When I ask what part of the residency she’s most looking forward to, her answer is unequivocal. “I love the improv stuff because that’s where I learn the most. Hopefully it’ll be an experiment, a chance to be surprised and think on my feet.” Monday evening will see a night of music from Anderson, with accompaniment from cellist Rubin Kodheli – “Every time I play with him I’m surprised” – and hardanger fiddle player Caoimhín Ó Raghallaigh.
When her time on stage is done, Anderson regrets she may not have much downtime. “I’d love to try and meet a few people in Dublin but it’ll be so busy I don’t think I’ll get a chance.” Nevertheless, she says that the local flavour will permeate even the brief moments. “I would compare Ireland to Israel,” she says, neatly returning to her opening theme of art being stories and storytelling. “When you get to Israel you are impressed with the way everyone uses language so artfully.

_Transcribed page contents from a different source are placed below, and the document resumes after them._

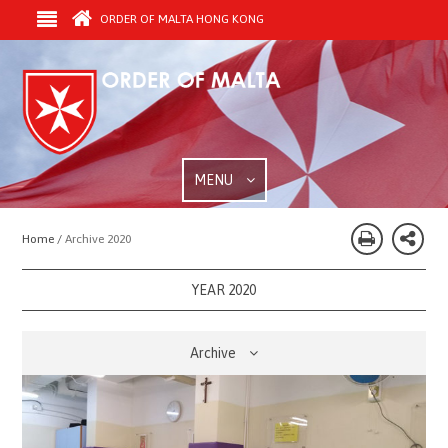
ORDER OF MALTA HONG KONG
MENU
Home /
Archive 2020
YEAR 2020
Archive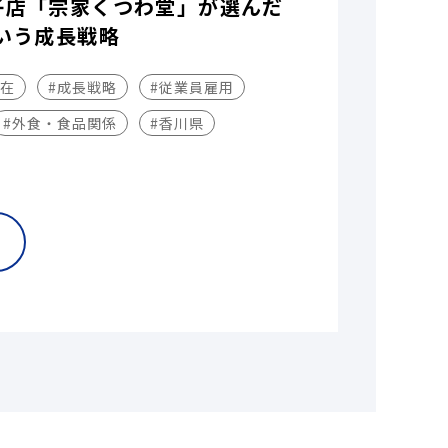
子店「宗家くつわ堂」が選んだ
いう成長戦略
不在
#成長戦略
#従業員雇用
#外食・食品関係
#香川県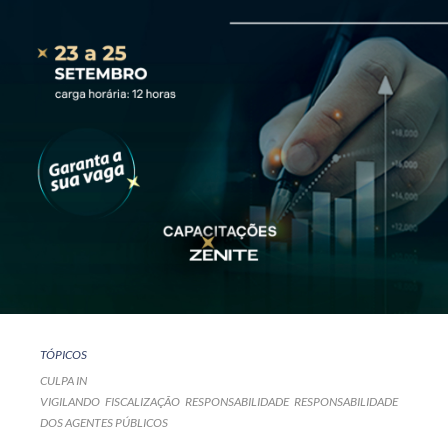
TÓPICOS
CULPA IN
VIGILANDO
FISCALIZAÇÃO
RESPONSABILIDADE
RESPONSABILIDADE
DOS AGENTES PÚBLICOS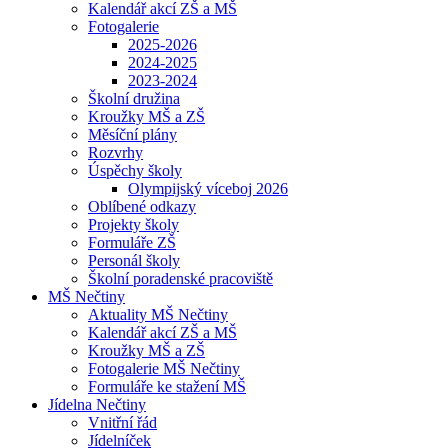
Kalendář akcí ZŠ a MŠ
Fotogalerie
2025-2026
2024-2025
2023-2024
Školní družina
Kroužky MŠ a ZŠ
Měsíční plány
Rozvrhy
Úspěchy školy
Olympijský víceboj 2026
Oblíbené odkazy
Projekty školy
Formuláře ZŠ
Personál školy
Školní poradenské pracoviště
MŠ Nečtiny
Aktuality MŠ Nečtiny
Kalendář akcí ZŠ a MŠ
Kroužky MŠ a ZŠ
Fotogalerie MŠ Nečtiny
Formuláře ke stažení MŠ
Jídelna Nečtiny
Vnitřní řád
Jídelníček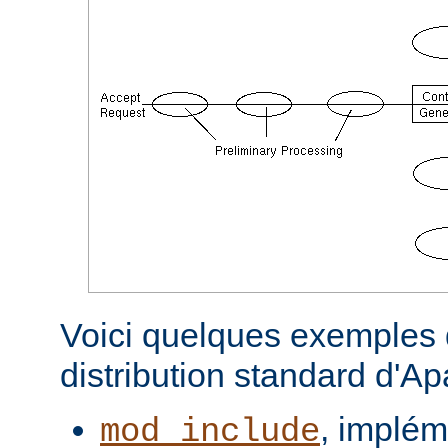
Voici quelques exemples d
distribution standard d'A
, implém
mod_include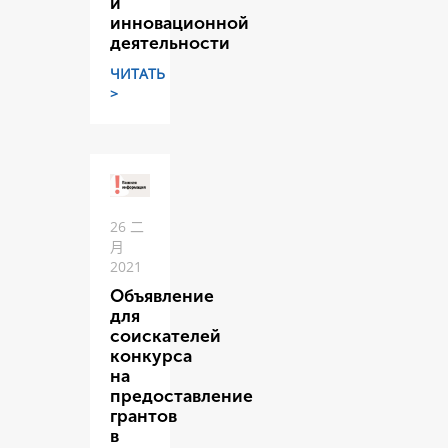
и
инновационной
деятельности
ЧИТАТЬ
>
26 二
月
2021
Объявление
для
соискателей
конкурса
на
предоставление
грантов
в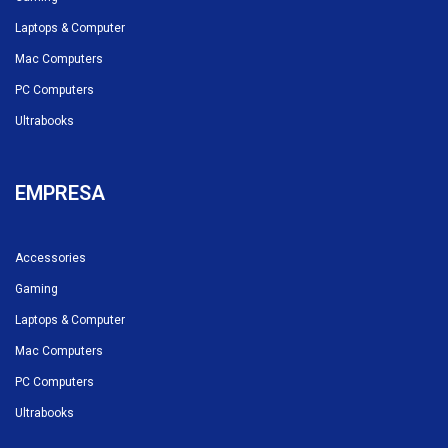
Laptops & Computer
Mac Computers
PC Computers
Ultrabooks
EMPRESA
Accessories
Gaming
Laptops & Computer
Mac Computers
PC Computers
Ultrabooks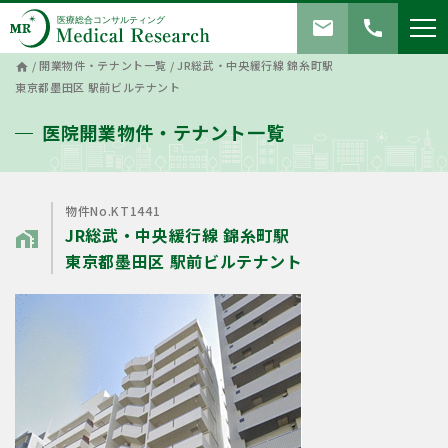
mail
call
/
開業物件・テナント一覧
/
JR総武・中央緩⾏線 錦⽷町駅
home
東京都墨⽥区 駅前ビルテナント
医院開業物件・テナント一覧
物件No.KT1441
JR総武・中央緩⾏線 錦⽷町駅
home_work
東京都墨⽥区 駅前ビルテナント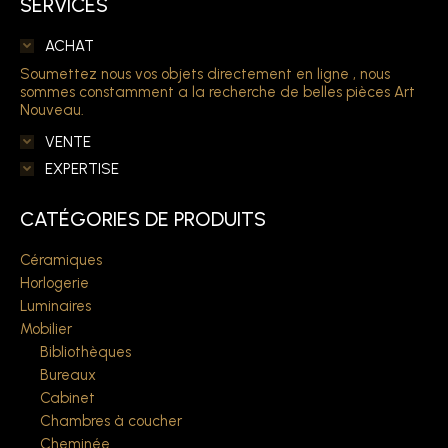
SERVICES
ACHAT
Soumettez nous vos objets directement en ligne , nous
sommes constamment a la recherche de belles pièces Art
Nouveau.
VENTE
EXPERTISE
CATÉGORIES DE PRODUITS
Céramiques
Horlogerie
Luminaires
Mobilier
Bibliothèques
Bureaux
Cabinet
Chambres à coucher
Cheminée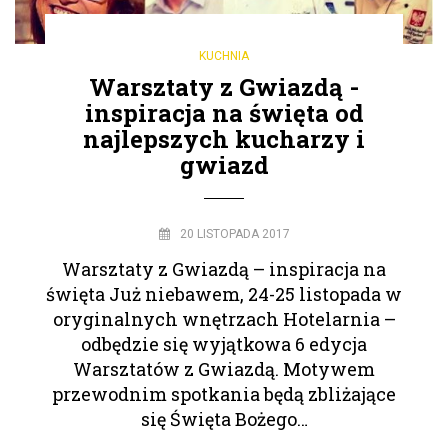
KUCHNIA
Warsztaty z Gwiazdą -
inspiracja na święta od
najlepszych kucharzy i
gwiazd
20 LISTOPADA 2017
Warsztaty z Gwiazdą – inspiracja na
święta Już niebawem, 24-25 listopada w
oryginalnych wnętrzach Hotelarnia –
odbędzie się wyjątkowa 6 edycja
Warsztatów z Gwiazdą. Motywem
przewodnim spotkania będą zbliżające
się Święta Bożego…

I don’t even speak Hebrew or Yiddish but even so, in Israel, you are immediately plunged into this world of words, which I’m so happy to be in. And Ireland is the same. It’s always a special thrill to be in a place where people use stories that way.”
THREE ANDERSON MOMENTS TO CATCH UP ON
Heart of a Dog: Anderson’s astounding film is part-monologue on human nature, part biopic of herself, and yes, partly a meditation on her astounding, dancing, piano-playing dog. Also available as a 70-minute LP on Nonesuch Records, the film’s gripping, essayistic qualities are enhanced by the subtly enveloping string and electronic compositions that roll and noodle in the background throughout.
Big Science: The album from which O Superman was drawn, this 1982 LP is not quite a debut, but did see the artist incorporating music more fully into her work. Containing some of the electronic boffinry of Thomas Dolby, combined with the broad sweep of avant-garde spoken word, this is an essential part of the Laurie Anderson canon.
Letters To Jack: This performance piece, part of her Language of the Future series, and viewable in part on YouTube, centres on a charming story from Anderson’s childhood. When running for class president aged 13, Anderson thought she’d write to the then presidential candidate JFK and ask some advice, to which he replied with a well-thought-out and kind-hearted letter that gave her surprisingly practical advice on the matter. With what Anderson describes as the arrogance of “a punk kid”, she replied to thank him some months later, and informed him that she, like himself, had been successful in her election. The new president replied with sincerest thanks, adding 12 red roses in congratulations.